Please copy out the rows below verbatim, starting from the very first line and ending with the line that contains "list The Berkeley", including both of those lines.

--- Begin ---

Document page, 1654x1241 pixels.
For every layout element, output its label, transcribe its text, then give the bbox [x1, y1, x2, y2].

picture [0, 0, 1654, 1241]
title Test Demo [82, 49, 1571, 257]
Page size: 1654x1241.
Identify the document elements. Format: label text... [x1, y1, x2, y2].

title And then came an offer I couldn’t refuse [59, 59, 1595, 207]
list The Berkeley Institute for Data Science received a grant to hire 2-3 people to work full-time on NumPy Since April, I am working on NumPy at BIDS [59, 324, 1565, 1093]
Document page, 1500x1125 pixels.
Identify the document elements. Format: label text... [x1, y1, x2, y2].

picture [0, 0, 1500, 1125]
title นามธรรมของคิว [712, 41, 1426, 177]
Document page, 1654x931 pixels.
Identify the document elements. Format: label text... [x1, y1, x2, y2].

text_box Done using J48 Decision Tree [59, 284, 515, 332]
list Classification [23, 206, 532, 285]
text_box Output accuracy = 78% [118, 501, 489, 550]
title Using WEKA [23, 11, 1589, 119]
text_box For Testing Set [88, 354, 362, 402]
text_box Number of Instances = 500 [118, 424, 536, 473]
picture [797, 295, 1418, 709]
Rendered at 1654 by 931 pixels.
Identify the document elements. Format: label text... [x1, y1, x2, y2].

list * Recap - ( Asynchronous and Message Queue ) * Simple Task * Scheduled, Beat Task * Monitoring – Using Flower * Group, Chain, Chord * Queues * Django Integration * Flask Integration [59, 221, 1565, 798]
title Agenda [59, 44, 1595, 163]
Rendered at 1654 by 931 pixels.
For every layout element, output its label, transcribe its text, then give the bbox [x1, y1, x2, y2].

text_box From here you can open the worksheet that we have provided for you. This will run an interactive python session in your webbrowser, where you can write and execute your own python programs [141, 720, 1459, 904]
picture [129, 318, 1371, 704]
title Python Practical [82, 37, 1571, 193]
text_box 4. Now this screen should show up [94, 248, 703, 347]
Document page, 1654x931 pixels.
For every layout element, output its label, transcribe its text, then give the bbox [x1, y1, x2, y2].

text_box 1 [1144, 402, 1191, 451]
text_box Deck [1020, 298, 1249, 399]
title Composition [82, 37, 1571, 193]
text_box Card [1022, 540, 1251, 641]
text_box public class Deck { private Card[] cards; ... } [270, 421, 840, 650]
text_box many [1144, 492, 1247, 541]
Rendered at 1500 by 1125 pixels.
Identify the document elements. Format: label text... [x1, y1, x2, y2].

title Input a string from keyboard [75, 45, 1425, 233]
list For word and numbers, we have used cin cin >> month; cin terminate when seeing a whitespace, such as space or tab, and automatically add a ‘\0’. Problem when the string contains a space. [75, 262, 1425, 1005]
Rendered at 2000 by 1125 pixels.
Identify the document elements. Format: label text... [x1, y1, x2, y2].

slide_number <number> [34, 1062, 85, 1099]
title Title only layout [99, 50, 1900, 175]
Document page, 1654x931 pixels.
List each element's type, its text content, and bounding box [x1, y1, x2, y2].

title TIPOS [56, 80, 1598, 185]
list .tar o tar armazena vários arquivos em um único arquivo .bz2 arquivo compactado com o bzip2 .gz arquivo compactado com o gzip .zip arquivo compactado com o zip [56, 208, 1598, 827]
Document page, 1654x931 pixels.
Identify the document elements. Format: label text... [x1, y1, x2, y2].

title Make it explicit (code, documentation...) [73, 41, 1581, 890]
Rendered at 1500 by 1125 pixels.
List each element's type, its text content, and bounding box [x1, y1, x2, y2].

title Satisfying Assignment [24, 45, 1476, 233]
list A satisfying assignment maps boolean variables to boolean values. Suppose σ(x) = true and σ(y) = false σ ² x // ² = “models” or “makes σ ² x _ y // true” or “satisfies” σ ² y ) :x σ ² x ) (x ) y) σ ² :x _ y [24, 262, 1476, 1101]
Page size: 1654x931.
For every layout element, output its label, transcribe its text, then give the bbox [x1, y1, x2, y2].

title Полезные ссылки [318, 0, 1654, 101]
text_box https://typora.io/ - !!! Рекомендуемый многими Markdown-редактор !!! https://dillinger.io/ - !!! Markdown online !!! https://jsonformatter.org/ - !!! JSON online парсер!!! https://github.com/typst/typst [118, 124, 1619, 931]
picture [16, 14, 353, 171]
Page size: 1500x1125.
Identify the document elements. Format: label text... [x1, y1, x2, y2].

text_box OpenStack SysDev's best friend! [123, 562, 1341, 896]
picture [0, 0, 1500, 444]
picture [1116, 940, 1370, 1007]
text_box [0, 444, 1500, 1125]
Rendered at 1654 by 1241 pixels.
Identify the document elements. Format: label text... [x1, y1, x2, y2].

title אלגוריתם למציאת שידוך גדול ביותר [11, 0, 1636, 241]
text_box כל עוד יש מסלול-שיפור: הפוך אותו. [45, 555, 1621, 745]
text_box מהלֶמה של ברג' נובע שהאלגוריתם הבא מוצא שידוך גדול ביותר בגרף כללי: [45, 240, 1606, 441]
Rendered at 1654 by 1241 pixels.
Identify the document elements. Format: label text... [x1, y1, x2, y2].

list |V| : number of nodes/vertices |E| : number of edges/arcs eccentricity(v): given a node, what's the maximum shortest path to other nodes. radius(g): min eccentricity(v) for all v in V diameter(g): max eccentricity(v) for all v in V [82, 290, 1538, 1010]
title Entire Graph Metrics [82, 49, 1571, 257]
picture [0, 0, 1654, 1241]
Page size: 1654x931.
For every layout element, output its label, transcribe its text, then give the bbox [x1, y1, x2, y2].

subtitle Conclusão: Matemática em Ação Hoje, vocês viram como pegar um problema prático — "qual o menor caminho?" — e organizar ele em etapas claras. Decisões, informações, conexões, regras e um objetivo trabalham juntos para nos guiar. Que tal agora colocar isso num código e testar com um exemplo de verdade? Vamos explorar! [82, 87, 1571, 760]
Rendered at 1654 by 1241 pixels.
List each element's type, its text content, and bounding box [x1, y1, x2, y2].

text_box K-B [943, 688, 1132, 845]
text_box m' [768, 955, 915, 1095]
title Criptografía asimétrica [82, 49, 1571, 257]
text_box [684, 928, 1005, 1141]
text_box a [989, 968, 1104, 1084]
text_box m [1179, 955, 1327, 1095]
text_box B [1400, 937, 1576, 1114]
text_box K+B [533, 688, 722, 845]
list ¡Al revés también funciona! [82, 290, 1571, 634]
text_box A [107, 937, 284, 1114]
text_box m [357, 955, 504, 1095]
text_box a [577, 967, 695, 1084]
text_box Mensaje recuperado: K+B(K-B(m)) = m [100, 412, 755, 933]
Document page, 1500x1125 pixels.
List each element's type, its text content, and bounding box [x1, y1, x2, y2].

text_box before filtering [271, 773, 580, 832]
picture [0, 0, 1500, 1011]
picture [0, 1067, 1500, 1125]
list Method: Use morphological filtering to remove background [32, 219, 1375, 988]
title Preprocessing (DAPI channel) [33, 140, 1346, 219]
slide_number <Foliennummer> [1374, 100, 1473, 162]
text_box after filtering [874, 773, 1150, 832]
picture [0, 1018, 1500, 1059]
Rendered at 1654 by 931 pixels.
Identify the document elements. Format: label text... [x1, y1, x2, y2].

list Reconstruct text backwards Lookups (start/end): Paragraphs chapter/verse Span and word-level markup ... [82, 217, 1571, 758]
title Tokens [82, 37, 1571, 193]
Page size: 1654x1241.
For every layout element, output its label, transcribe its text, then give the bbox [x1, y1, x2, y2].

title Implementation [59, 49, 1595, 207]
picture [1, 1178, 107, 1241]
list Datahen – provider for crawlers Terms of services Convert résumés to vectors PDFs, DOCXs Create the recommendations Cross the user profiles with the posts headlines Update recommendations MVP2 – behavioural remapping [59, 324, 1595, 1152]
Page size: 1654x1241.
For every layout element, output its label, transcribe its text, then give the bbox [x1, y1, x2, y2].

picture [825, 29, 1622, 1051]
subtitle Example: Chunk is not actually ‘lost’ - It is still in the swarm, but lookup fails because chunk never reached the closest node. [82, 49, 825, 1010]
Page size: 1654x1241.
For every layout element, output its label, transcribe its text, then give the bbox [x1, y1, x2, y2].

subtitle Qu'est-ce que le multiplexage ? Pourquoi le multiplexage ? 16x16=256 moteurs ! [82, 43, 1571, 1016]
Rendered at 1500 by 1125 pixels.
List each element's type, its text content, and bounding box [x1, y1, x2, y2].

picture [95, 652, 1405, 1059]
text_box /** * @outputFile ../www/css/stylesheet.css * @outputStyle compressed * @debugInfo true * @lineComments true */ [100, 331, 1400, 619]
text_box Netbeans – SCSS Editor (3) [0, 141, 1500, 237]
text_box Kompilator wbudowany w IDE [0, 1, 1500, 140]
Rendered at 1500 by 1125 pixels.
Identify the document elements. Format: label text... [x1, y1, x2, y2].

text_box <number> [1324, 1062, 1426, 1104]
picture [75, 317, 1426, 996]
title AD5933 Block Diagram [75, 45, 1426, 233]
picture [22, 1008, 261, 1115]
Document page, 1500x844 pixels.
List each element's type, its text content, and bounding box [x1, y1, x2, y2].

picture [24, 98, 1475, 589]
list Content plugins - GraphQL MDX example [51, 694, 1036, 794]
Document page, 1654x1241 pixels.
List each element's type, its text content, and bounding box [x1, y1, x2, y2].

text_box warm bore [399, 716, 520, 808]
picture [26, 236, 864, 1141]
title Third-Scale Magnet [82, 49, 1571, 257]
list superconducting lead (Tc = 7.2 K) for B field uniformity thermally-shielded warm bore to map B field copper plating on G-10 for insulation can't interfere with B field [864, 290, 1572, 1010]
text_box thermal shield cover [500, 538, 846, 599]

--- End ---

WRITTEN SOLUTION:
Document page, 1654x1241 pixels.
For every layout element, output its label, transcribe its text, then give the bbox [x1, y1, x2, y2].

picture [0, 0, 1654, 1241]
title Test Demo [82, 49, 1571, 257]
Page size: 1654x1241.
Identify the document elements. Format: label text... [x1, y1, x2, y2].

title And then came an offer I couldn’t refuse [59, 59, 1595, 207]
list The Berkeley Institute for Data Science received a grant to hire 2-3 people to work full-time on NumPy Since April, I am working on NumPy at BIDS [59, 324, 1565, 1093]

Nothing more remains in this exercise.